Consumers are the third variable in the Venn diagram affecting viewability (and neither publishers nor Exchanges can control a consumer).

  1. Consumer’s Connection Speed
    • If a consumer is on WiFi, or a slow 3G: it makes page load speed very different. This is tangential to the load speed of a Publisher’s page (as well as an Exchange).
  2. Consumer Scrolling/Clicking Behavior
    • If a consumer scrolls down a page faster than the ad can load, or clicks away from the home page to another page on that same site, user behavior can be faster than ad loading. Neither Publishers nor Exchanges can change how consumers scroll or click.
  3. Browser Viewport Sizing + Applications Covering the Browser Viewport
    • Browser Viewports (not necessarily the device screen) can be stretched, squeezed, or shrunk. Browser viewports can also have things on top of them covering ads, for example: a second browser viewport, or an application like Outlook, Excel, and Powerpoint. Neither Publishers nor Exchanges can control the environment in which a consumer chooses to consume media.
  4. Device Type
    • Which device a consumer uses affects both their scrolling and navigation behavior. On desktop/laptop the speed of clicking links with mice is dramatically different than mobile which is navigated more with swiping. Mobile versus desktop/laptop usually manifests different rendering because screen dimensions are also different. But neither Publisher nor Exchange can control consumer’s behavior to use Ad Blockers.
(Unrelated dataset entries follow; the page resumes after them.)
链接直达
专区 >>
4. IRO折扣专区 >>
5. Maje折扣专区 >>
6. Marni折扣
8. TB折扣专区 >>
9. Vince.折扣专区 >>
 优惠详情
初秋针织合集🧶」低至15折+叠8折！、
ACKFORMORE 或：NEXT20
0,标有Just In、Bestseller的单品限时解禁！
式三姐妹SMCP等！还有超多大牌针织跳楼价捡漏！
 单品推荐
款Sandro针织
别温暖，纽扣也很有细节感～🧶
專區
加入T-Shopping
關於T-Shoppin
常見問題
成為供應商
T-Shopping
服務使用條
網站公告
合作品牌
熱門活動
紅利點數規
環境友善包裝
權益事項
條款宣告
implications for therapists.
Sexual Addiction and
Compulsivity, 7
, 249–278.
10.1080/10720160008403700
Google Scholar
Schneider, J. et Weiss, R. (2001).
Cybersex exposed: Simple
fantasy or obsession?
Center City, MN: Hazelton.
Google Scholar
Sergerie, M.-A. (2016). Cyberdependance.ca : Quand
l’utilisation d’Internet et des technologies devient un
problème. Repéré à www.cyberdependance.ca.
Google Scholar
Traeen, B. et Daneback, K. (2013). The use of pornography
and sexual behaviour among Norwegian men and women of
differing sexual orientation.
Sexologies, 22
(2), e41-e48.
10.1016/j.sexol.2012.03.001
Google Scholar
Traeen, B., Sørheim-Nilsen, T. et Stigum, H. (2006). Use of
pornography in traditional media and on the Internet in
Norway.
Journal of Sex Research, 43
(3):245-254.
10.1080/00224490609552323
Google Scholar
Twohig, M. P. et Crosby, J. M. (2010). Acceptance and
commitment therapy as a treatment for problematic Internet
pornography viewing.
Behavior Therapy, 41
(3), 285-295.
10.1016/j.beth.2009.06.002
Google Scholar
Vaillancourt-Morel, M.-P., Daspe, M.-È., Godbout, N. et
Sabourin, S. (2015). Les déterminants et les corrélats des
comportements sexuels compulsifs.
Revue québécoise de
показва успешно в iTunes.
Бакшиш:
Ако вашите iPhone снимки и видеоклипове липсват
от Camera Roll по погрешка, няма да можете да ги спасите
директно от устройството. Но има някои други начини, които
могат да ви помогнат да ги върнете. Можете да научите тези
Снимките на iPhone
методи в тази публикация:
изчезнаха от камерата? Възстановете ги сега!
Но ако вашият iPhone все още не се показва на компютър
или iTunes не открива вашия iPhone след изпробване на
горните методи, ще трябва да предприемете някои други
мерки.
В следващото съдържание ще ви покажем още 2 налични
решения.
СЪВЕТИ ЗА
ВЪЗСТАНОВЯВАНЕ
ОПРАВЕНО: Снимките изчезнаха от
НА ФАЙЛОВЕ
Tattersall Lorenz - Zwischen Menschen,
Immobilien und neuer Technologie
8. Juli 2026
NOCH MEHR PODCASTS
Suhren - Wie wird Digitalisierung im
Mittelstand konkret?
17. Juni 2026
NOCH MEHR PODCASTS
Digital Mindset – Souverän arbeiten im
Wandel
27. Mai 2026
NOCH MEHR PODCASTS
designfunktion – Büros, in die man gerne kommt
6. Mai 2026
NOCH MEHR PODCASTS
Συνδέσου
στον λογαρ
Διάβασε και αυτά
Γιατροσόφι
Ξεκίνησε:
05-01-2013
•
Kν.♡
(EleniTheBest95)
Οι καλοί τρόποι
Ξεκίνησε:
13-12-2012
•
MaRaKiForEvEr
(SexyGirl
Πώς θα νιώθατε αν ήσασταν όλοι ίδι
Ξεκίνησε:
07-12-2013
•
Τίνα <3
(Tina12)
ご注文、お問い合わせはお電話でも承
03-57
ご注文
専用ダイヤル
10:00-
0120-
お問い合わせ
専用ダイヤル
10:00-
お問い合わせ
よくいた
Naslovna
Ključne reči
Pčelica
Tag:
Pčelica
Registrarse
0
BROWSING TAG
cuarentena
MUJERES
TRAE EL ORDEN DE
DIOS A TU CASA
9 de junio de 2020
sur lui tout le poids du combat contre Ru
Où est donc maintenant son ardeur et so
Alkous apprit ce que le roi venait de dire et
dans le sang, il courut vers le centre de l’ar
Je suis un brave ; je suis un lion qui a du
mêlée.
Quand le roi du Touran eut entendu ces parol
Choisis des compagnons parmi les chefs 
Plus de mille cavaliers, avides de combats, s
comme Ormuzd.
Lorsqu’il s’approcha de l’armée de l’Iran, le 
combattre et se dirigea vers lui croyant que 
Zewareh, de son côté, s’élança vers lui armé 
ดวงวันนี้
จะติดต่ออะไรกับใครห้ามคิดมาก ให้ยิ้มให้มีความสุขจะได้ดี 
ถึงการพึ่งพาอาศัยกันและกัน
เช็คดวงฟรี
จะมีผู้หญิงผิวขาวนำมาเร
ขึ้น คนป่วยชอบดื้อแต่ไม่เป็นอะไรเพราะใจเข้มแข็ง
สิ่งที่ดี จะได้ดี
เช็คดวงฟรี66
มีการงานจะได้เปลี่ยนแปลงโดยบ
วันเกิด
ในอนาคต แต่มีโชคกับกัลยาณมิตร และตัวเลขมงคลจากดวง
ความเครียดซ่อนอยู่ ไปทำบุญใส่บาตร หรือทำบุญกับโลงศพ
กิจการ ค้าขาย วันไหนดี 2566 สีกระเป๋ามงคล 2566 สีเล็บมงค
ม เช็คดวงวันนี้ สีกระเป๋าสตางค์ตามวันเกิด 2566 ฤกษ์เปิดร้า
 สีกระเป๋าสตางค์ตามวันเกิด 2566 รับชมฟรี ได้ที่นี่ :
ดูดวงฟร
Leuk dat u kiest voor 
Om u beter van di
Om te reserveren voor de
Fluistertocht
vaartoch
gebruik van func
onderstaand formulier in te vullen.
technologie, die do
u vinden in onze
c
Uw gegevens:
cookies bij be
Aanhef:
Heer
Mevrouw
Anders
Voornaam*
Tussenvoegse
The basics of measuring viewability:

  • Has to be done in the cross-domain iFrame
  • Has to be done in four browsers for desktop
  • Has to be done in four browsers for mobile web
  • Has to be done using the IAB guidelines for display and video

In C3 Metrics case, all of this matters (and is done in milliseconds). To boot, C3 Metrics has open-sourced portions of its viewability code to the IAB SafeFrame initiative.
But back to the geek brawl in front of the Wall Street analysts: add this up and there are 12 components within three legs of the viewability stool.
The golden rule of understanding viewability (which everyone forgets) is that impressions are clocked at the server/Exchange side, but viewability is clocked at the consumer side (in the consumer’s browser viewport). The loss factor from one side to the other is at least 10-30% because of Exchange factors (the ad never loads in the consumer’s browser).
Then take any combination of the 12 components in this Venn diagram…and nobody gets 100% viewability. Nobody. Claim 100% viewability, and you will get schooled.

Viewability’s Material Flaw

When attribution is not paired with viewability, it has a huge material flaw. A 49% flaw. Here’s the math:

  • 97% of all data collected for an advertiser are programmatic “display views” but if 51% of those views are not viewable, then 49% of your data is wrong before you even begin to attribute/Bayesian model it.
    • [97% x 51%] = 49%

Not many CFO’s ask for data to compile their earnings, and say “but make sure it’s 49% wrong before you give it to me.”
Attribution without viewability is a fiduciary flaw.